» Task
Write out every line of the material below as a numbered list, leaving out blank lines and the pictures.

» Information provided
[Start of section]
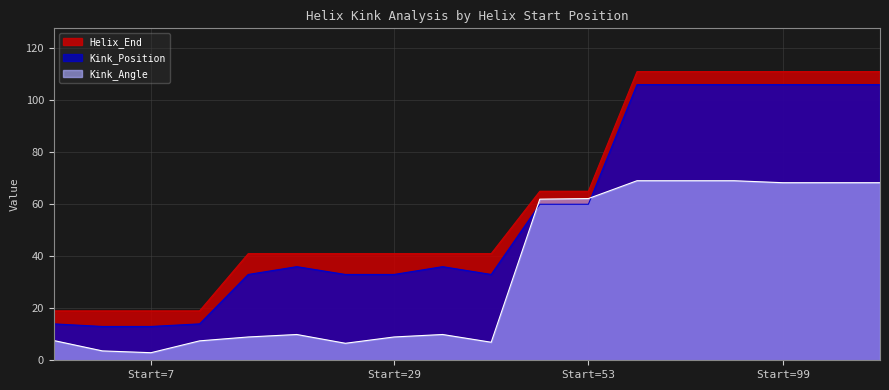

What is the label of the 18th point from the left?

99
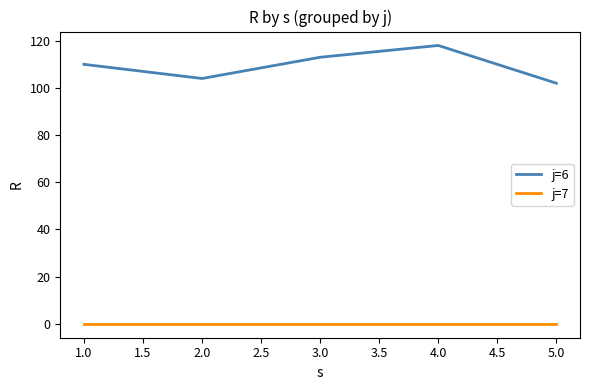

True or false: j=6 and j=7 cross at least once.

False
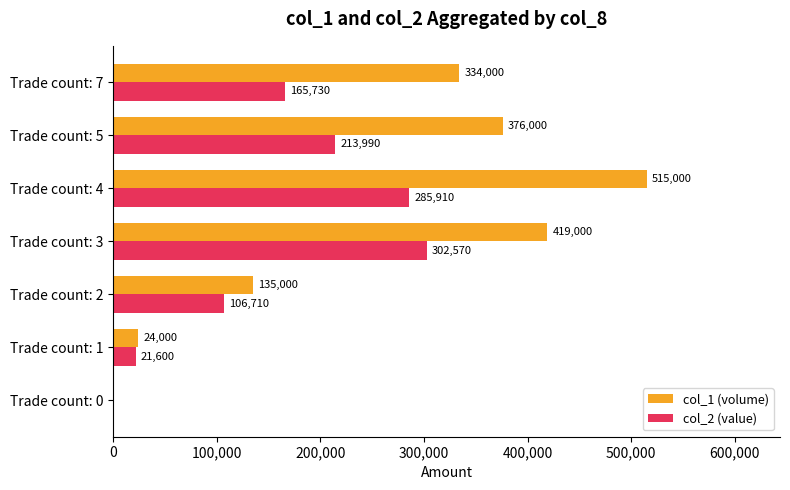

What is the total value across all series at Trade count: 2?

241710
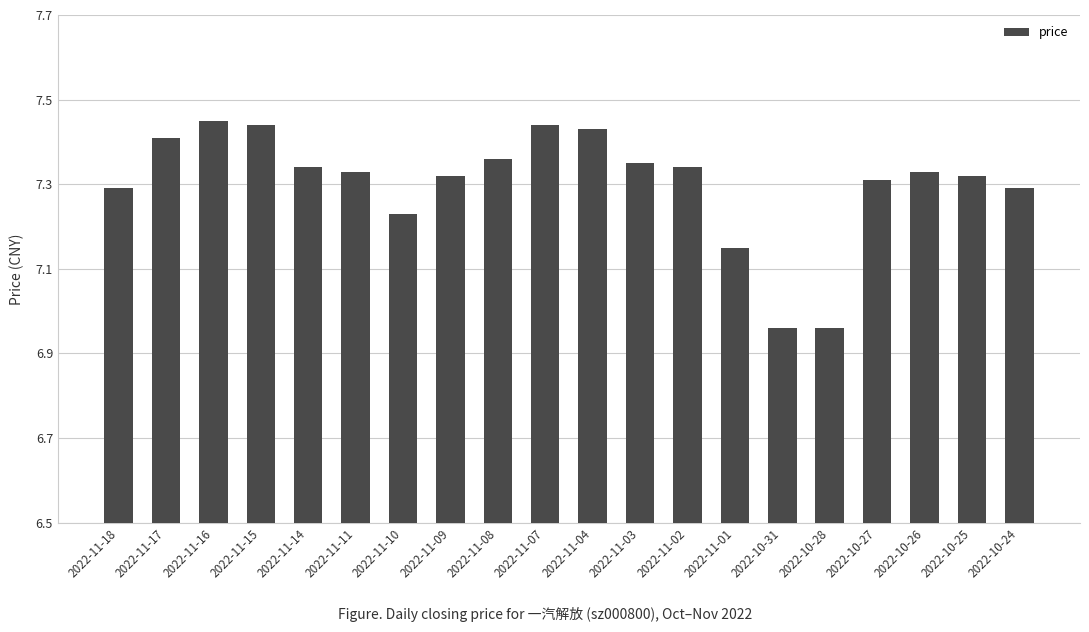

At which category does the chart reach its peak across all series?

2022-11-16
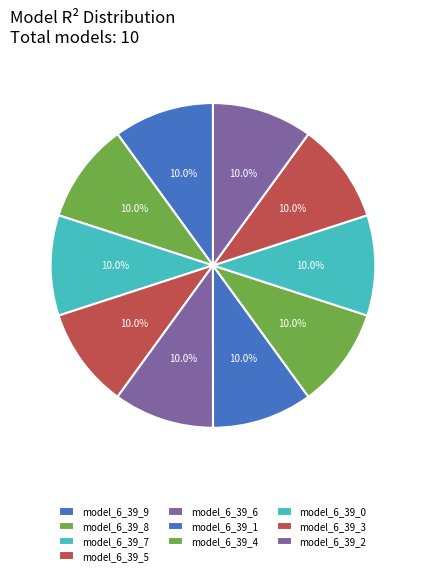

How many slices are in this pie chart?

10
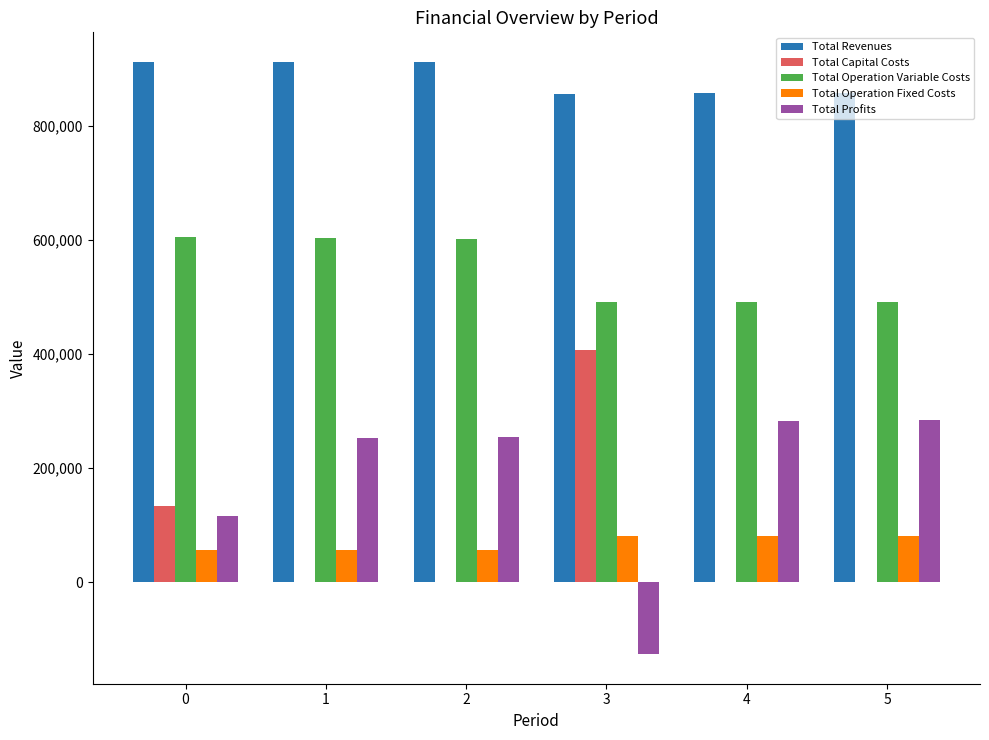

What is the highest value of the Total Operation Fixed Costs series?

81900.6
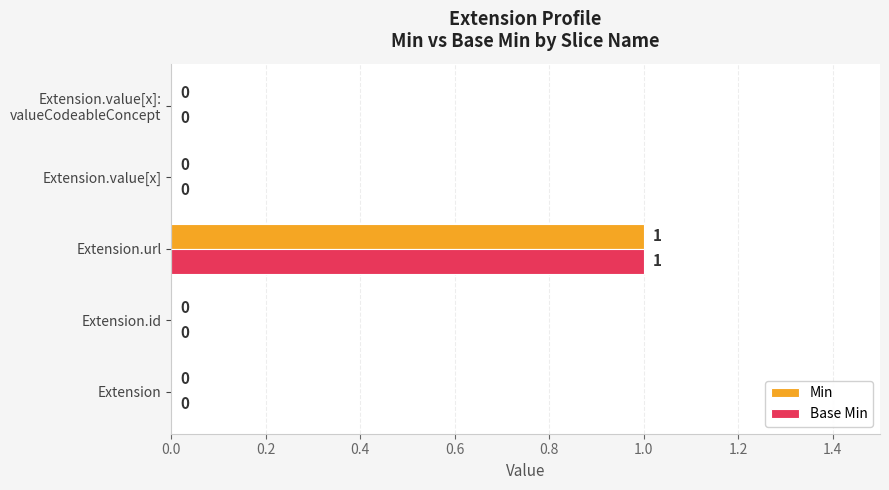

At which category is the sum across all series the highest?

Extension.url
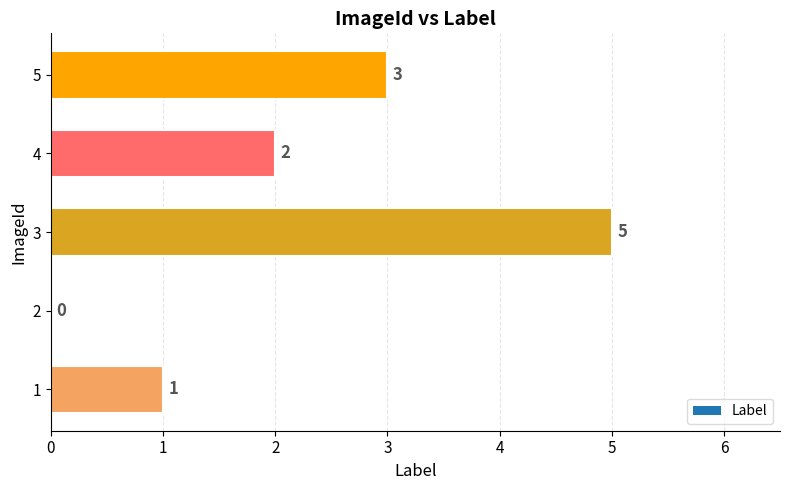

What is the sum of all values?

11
[End of section]
» Result of this exercise
1. What is the label of the 18th point from the left?
2. 99
3. True or false: j=6 and j=7 cross at least once.
4. False
5. What is the total value across all series at Trade count: 2?
6. 241710
7. At which category does the chart reach its peak across all series?
8. 2022-11-16
9. How many slices are in this pie chart?
10. 10
11. What is the highest value of the Total Operation Fixed Costs series?
12. 81900.6
13. At which category is the sum across all series the highest?
14. Extension.url
15. What is the sum of all values?
16. 11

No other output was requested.